Illinois Supreme Court must define class action limits on Madison County cases
SPRINGFIELD – Once again the Illinois Supreme Court must define the limits of class action litigation, and this time the Justices invite the Fifth District appeals court in Mount Vernon to share the work.
Fifth District judges recently denied review of Madison County class actions against insurers Hartford and Travelers, but the
Justices sent Hartford back to the Fifth District.
Now the Justices must decide whether to grant a petition that Travelers filed on March 4 for leave to appeal the Fifth District decision.
Madison County Circuit Judge Daniel Stack certified both cases as class actions.
In both cases the LakinChapman firm of Wood River represents plaintiffs alleging that insurers improperly reduced payments for treatment of injuries.
The former Lakin Law Firm sued Hartford in 2000, on behalf of Winnie Madison.
Hartford argues that it committed to pay only reasonable and necessary charges.
Hartford argues that individual inquiries on reasonableness and necessity would predominate over class issues.
Last year Stack certified Madison to represent a class in 36 states claiming breach of contract and a class in Illinois claiming violation of the state consumer fraud law.
He approved a class period starting in 1990.
Hartford asked Stack to certify three thorny questions for review at the Fifth District, and in October he certified all three.
He asked if a judge can certify a class action where reasonableness and necessity cannot be adjudicated on a class wide basis.
He asked if a judge can certify a class action on a "central issue" even if resolution of the issue wouldn't establish a class wide right of recovery.
He asked if a judge can certify a 36 state class action without inquiry into potential variations among state laws.
Fifth District judges chose not to answer the questions, and Hartford appealed.
Robert Shultz of Edwardsville told the Justices that the questions warranted review because they were important and recurring.
Even if Madison proved that Hartford used arbitrary methods, Shultz wrote, she wouldn't establish any element of her claims.
In response, Paul Marks of LakinChapman argued that class action defendants can't argue the merits of a case prior to trial.
Examination of reasonableness and necessity is improper at this stage, he wrote, and matters of proof and trial planning are inappropriate.

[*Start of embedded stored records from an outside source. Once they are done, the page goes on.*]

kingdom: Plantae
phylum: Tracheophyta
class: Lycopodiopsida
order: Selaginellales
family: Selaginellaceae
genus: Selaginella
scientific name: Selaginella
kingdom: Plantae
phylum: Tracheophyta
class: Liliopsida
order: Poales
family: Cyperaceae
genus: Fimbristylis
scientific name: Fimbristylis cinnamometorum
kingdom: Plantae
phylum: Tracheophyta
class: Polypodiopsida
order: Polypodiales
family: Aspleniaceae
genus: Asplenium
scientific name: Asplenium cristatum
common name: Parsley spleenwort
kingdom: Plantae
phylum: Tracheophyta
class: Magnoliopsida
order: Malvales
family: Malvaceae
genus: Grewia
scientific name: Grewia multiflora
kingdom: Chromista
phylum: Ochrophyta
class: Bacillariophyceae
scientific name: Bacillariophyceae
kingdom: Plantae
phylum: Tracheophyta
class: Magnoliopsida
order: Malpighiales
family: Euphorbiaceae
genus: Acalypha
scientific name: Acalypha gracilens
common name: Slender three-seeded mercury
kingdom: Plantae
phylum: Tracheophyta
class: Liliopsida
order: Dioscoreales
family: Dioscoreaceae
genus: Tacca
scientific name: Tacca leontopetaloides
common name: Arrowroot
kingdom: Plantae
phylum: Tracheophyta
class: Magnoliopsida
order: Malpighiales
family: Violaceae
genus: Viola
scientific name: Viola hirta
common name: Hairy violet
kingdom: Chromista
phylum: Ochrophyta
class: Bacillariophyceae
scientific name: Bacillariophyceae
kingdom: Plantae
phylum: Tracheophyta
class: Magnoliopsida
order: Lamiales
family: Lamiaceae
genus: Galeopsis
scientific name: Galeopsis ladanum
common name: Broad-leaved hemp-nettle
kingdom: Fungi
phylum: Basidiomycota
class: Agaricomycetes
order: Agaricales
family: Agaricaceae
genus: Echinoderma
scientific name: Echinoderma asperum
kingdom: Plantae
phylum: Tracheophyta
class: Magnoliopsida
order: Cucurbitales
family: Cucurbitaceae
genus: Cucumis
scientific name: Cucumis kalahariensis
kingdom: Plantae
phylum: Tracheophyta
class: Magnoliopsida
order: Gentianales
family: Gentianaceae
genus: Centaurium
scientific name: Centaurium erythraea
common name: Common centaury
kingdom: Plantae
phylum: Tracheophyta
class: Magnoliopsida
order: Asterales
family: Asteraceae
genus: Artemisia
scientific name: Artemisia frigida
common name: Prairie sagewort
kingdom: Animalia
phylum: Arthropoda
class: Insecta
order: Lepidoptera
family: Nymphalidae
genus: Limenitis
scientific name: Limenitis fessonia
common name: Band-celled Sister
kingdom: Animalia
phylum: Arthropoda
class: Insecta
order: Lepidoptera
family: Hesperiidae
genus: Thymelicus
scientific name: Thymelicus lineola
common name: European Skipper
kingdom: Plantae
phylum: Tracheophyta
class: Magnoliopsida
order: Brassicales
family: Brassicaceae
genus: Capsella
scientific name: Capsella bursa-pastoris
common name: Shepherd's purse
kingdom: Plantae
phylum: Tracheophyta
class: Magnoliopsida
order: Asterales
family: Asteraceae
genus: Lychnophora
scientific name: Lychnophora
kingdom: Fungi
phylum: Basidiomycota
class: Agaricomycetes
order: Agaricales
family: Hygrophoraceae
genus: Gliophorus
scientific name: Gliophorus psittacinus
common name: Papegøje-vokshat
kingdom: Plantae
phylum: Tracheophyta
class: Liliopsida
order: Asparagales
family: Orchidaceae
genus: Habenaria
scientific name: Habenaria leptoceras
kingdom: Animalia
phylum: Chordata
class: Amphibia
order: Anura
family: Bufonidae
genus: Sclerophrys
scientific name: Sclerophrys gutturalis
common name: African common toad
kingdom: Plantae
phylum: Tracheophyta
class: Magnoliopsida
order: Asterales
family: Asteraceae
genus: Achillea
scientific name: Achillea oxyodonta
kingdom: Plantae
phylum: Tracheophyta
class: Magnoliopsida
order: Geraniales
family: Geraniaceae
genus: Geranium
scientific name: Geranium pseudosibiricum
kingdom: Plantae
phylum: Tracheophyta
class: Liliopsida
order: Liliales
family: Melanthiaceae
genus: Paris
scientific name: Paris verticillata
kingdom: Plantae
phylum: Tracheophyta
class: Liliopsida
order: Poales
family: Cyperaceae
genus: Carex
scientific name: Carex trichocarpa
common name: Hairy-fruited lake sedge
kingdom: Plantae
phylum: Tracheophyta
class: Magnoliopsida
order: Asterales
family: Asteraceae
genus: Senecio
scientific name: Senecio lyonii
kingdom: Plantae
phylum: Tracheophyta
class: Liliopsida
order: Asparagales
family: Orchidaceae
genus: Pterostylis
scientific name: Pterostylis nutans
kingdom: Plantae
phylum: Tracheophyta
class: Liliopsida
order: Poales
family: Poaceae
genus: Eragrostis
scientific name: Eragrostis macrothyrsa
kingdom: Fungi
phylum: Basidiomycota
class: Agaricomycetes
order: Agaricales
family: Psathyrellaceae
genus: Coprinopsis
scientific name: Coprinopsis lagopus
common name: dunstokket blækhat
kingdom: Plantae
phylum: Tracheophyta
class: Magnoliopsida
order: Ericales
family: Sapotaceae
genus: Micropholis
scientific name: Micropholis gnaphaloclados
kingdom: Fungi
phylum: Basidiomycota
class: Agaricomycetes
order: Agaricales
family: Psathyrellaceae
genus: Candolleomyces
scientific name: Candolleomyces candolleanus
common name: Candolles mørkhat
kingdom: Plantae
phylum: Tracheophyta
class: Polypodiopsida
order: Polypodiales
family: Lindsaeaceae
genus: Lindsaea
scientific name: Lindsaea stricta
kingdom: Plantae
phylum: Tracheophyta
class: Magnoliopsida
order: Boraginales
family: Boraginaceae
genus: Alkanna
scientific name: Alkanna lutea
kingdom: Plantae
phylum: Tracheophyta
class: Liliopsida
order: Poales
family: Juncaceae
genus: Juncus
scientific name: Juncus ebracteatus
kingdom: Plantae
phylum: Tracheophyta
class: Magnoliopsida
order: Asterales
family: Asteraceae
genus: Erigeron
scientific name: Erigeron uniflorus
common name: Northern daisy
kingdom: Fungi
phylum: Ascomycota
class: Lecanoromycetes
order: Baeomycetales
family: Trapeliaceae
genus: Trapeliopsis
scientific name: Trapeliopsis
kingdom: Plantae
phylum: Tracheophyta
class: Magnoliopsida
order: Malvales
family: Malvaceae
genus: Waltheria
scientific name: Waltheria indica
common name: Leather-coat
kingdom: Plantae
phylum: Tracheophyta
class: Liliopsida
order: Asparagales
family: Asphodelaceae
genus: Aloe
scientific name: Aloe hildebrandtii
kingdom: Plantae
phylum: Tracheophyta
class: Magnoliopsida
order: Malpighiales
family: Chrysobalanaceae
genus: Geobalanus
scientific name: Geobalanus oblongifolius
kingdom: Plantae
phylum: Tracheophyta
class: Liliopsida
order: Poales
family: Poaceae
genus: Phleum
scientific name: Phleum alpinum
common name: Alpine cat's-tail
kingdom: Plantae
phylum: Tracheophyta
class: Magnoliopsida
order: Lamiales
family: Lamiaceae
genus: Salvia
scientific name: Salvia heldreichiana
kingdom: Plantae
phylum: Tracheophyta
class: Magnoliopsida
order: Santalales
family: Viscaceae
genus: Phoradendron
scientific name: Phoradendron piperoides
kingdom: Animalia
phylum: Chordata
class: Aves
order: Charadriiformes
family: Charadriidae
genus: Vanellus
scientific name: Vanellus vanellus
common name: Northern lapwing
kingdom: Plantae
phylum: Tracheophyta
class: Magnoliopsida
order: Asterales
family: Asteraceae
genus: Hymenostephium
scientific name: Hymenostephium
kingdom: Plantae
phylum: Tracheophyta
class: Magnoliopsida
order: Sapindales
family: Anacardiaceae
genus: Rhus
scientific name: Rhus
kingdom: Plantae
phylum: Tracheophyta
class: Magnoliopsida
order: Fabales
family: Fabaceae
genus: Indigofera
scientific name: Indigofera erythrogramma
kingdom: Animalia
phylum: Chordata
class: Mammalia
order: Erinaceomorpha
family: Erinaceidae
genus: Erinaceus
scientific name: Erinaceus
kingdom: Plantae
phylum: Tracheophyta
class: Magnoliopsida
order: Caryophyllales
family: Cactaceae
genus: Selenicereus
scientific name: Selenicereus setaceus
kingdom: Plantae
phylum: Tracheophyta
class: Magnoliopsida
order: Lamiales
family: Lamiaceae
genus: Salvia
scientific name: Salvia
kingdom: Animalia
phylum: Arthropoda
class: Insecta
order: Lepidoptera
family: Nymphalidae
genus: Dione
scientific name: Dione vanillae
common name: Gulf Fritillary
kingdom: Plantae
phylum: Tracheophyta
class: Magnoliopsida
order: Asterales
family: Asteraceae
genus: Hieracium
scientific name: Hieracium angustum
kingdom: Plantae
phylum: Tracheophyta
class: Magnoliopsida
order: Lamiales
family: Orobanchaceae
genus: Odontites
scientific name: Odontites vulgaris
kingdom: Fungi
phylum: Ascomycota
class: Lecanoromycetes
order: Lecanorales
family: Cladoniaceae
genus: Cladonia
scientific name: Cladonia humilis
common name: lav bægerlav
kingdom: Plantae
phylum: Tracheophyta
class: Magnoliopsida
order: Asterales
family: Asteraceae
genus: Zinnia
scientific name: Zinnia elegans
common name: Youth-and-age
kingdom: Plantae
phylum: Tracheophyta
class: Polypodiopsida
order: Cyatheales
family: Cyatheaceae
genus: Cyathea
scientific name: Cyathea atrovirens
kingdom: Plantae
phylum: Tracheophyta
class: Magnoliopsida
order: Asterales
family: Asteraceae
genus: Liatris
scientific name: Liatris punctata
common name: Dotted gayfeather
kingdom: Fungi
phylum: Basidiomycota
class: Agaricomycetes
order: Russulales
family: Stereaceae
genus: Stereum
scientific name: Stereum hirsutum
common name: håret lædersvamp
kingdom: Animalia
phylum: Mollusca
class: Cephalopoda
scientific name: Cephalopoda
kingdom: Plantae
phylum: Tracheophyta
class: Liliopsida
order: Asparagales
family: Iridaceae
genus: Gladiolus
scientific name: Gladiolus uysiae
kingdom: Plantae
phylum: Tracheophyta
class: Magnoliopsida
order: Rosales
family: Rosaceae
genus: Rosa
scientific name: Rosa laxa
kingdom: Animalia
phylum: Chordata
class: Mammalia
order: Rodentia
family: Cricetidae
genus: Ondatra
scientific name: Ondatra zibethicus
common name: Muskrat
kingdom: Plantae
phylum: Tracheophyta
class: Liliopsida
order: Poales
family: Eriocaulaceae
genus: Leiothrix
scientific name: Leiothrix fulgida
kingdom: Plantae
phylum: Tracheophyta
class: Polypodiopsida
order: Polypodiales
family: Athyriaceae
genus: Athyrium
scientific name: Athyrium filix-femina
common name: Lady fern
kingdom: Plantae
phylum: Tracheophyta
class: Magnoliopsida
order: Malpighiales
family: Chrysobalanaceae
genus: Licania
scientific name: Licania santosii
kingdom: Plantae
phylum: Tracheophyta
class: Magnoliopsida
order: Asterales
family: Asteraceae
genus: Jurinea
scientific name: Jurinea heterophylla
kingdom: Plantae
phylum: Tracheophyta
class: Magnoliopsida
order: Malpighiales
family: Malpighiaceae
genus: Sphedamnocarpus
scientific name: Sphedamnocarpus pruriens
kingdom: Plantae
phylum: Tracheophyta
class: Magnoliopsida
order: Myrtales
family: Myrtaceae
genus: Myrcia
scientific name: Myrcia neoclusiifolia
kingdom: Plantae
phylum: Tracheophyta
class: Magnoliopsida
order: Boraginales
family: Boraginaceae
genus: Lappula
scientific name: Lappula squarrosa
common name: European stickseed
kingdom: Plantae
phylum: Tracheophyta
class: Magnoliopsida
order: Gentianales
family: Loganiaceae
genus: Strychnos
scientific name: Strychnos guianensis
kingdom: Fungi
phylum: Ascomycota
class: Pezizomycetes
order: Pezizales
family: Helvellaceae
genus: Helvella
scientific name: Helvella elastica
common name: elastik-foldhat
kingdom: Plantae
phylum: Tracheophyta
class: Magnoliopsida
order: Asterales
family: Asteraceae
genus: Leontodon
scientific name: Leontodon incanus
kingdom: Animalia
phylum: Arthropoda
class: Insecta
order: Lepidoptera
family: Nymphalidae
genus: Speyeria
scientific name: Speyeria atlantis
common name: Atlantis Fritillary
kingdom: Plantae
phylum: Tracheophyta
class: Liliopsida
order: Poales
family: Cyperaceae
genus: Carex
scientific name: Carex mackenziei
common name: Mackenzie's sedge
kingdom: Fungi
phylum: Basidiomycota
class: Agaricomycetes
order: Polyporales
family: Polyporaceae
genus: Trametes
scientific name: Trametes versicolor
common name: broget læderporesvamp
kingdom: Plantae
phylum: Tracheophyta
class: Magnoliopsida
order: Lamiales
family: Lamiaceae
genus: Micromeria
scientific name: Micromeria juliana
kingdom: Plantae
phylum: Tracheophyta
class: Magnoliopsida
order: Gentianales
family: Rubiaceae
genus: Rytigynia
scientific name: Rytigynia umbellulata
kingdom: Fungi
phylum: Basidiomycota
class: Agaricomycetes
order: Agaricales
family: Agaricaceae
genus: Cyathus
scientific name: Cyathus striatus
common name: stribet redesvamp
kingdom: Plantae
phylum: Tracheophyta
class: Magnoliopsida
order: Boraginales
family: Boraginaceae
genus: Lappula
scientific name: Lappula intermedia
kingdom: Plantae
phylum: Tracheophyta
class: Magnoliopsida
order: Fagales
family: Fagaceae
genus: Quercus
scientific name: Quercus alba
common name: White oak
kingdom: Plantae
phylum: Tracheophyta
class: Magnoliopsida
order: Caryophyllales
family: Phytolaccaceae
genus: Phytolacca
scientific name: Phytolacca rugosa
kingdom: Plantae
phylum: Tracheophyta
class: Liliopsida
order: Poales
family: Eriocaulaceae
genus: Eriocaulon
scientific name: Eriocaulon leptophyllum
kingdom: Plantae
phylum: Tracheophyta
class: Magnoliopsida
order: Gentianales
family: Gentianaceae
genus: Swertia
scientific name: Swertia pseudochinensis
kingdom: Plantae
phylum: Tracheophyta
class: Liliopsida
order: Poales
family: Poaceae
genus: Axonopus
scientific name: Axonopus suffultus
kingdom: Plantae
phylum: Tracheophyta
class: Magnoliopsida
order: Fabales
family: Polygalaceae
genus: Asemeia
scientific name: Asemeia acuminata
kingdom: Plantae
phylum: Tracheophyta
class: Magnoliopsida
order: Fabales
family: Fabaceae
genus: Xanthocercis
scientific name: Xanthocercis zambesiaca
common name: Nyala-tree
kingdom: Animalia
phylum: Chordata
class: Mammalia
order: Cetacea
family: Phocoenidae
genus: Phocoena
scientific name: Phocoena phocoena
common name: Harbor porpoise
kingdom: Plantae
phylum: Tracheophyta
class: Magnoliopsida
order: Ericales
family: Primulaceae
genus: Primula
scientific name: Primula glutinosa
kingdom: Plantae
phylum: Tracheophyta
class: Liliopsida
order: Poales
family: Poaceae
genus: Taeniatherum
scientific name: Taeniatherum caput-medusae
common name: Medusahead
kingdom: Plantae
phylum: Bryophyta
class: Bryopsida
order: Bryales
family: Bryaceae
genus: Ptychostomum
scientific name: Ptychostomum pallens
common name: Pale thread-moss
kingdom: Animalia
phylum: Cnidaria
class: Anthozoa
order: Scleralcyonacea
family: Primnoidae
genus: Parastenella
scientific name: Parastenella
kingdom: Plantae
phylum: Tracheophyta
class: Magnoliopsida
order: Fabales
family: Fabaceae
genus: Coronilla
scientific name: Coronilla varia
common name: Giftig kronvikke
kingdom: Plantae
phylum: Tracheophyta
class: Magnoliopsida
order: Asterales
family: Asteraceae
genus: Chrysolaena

"If plaintiffs prevail on their plain meaning construction of the term 'reasonable,' then they should also prevail on liability to the class," Marks wrote.
He wrote that it was premature to determine how to assess damages, and he assured the Justices that "damages would be an elementary calculation."
"Because the construction of the policy language is a merits issue, it would have been premature for the circuit court to resolve this issue at the class certification stage," Marks wrote.
He wrote that the "central issue" question was hypothetical.
He wrote that Stack's exclusion of 14 states proved he analyzed
variations in the laws.
On Jan. 28, the Justices instructed the Fifth District to answer Stack's questions.
On that same date, the Fifth District denied review of the Travelers class action without stating any basis for the decision.
In that case LakinChapman represents chiropractor Richard Coy and his clinic in claiming violations of the state consumer fraud law.
Coy sued Travelers in 2005, just ahead of the effective date of the national Class Action Fairness Act that steered most new class actions to federal courts.
Unlike the enormous class action Stack certified against Hartford, the case against Travelers involves only Illinois workers compensation claims, back to 1996.
After the Fifth District denied review, Troy Bozarth of Edwardsville petitioned the Supreme Court for leave to appeal.
He wrote that Stack violated rules the Justices laid down in 2005 in Avery v. State Farm, in 2007 in DeBouse v. Bayer, and last year in Barbara's Sales v. Intel.
"In case after case, this Court ruled that a named plaintiff cannot prevail on an Illinois Consumer Fraud Act claim without proving she or he was actually deceived by the alleged fraud, and the deception caused actual damages," he wrote.
He wrote that Coy conceded he had no contract with Travelers.
Bozarth wrote that jurors would have to determine whether contracts between health care providers and third parties formed contracts between them and Travelers.